Additionally, the regulation introduces the obligation to maintain civil and environmental liability insurance, as well as to periodically submit operational logs to ensure traceability and regulatory compliance.
Regulations of the Energy Planning and Transition Law
This regulation establishes a binding energy planning framework involving not only the electricity sector but also hydrocarbons, biofuels, and geothermal energy. Unlike the previous regime, which focused on indicative goals for clean energy and energy efficiency, SENER now assumes a predominant role, with the authority to condition the granting of permits, contracts, and concessions on compliance with the new planning instruments.
Furthermore, it creates bodies such as the Energy Planning Council and specialized technical committees responsible for coordinating the formulation, monitoring, and updating of strategic programs within short, medium, and long-term horizons.
The new regulation prioritizes energy sovereignty and self-sufficiency, social justice, the reduction of energy poverty, and the prevention of private sector predominance in electricity generation.
It also incorporates quantifiable and mandatory targets related to electrification, biofuels, methane capture, and technological innovation, all aligned with Mexico's international commitments. For participants in the sector, this new framework entails a more centralized, predictable, and strategic regulatory environment, where investment decisions must strictly align with State planning directives and the country's long-term policy objectives.
Regulations of the Hydrocarbons Revenue Law
The regulation provides that assignments shall constitute the general rule for the exploration and extraction of hydrocarbons, while the bidding of areas shall only proceed on an exceptional basis, reaffirming the State's direct ownership.
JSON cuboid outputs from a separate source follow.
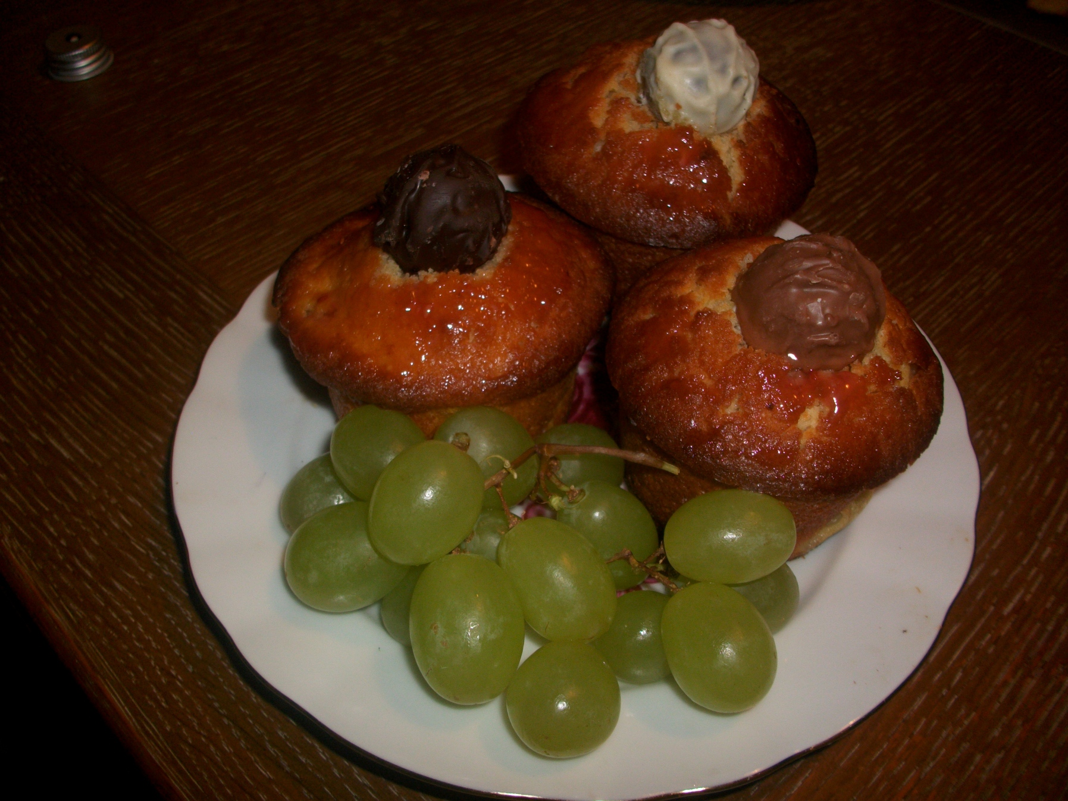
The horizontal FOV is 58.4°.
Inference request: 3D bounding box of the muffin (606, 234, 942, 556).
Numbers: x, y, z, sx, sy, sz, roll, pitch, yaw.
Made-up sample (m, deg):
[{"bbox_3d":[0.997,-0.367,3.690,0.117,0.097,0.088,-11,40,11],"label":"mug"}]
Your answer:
[{"bbox_3d":[0.058,-0.008,0.229,0.080,0.074,0.080,19,51,13],"label":"muffin"}]

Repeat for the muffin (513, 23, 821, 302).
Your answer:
[{"bbox_3d":[0.038,-0.067,0.272,0.083,0.086,0.083,12,48,5],"label":"muffin"}]

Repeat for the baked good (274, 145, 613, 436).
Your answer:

Likewise, the Ministry's annual report shall be limited to such areas, and in the event of bidding, the Ministry must submit the corresponding technical information to the Ministry of Finance and Public Credit (SHCP) in accordance with the coordination agreements in force.
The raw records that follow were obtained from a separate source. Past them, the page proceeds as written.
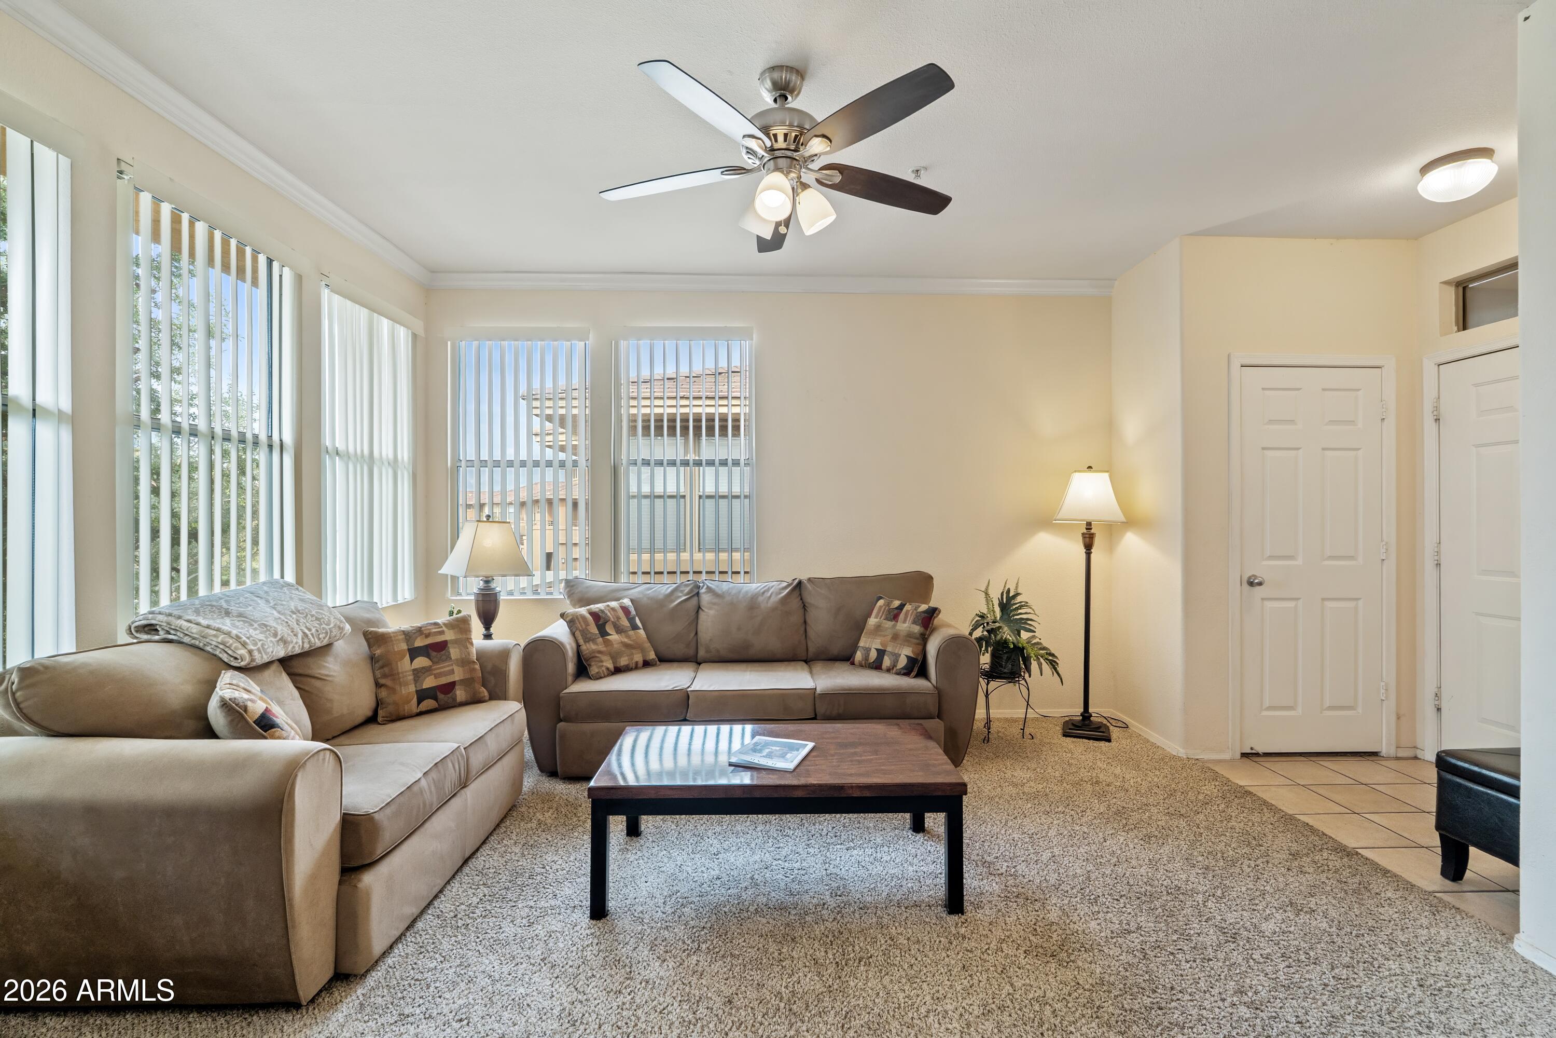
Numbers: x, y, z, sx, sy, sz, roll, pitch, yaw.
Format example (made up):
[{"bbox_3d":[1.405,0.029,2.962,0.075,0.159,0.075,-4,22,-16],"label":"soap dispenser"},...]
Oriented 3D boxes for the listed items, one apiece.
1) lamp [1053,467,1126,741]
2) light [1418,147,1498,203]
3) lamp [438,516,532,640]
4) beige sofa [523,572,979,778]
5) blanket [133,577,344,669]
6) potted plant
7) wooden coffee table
[{"bbox_3d":[1.826,0.474,4.061,0.375,1.560,0.375,0,0,27],"label":"lamp"},{"bbox_3d":[2.820,-1.425,2.869,0.240,0.116,0.240,0,0,-1],"label":"light"},{"bbox_3d":[-1.557,0.335,3.701,0.370,0.715,0.370,0,0,-44],"label":"lamp"},{"bbox_3d":[-0.135,0.790,3.837,2.270,0.935,0.890,0,0,-3],"label":"beige sofa"},{"bbox_3d":[-1.755,0.349,2.331,0.400,0.145,0.570,19,0,0],"label":"blanket"},{"bbox_3d":[1.378,0.650,4.032,0.520,0.590,0.460,0,0,0],"label":"potted plant"},{"bbox_3d":[-0.006,1.046,2.490,1.205,0.425,0.620,0,0,-1],"label":"wooden coffee table"}]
The figure of minimum and maximum values in the awarding process is maintained, reinforcing the safeguarding mechanism through sealed envelopes, opened in the presence of a notary public under strict confidentiality until the opening of proposals. Alternatively, early disclosure is permitted through an official communication to SENER for electronic publication at least ten business days in advance.
The regulation centralizes in SENER the main acts of administration and supervision derived from contracts, including registration with the Mexican Petroleum Fund, notification of amendments, terminations, or assignments within an extended period of one to three business days, and the exclusive custody of sensitive information derived from SHCP resolutions. Regarding the migration of assignments to contracts, Petróleos Mexicanos (PEMEX) is included, such that legal entities participating in bidding processes must obtain its favorable opinion in technical, financial, performance, and experience aspects.
The regulation provides for coordination between SENER and the Tax Administration Service (SAT) in verifications and audits subject to contractual and tax procedures, thereby eliminating the dispersion of technical powers.
Finally, the automatic update mechanism of exploration fees indexed to the National Consumer Price Index (INPC) is repealed, transferring its definition to statutory law or to SHCP regulations. Moreover, SENER assumes responsibility for the mapping of exploration and extraction areas as binding input for the calculation and transfer of resources from the Fund to producing states and municipalities.
In these terms, we suggest conducting an individual analysis of the operations carried out by each company, to identify possible effects or areas of opportunity generated by the publication of the aforementioned regulations.
The content of this article is intended to provide a general guide to the subject matter. Specialist advice should be sought about your specific circumstances.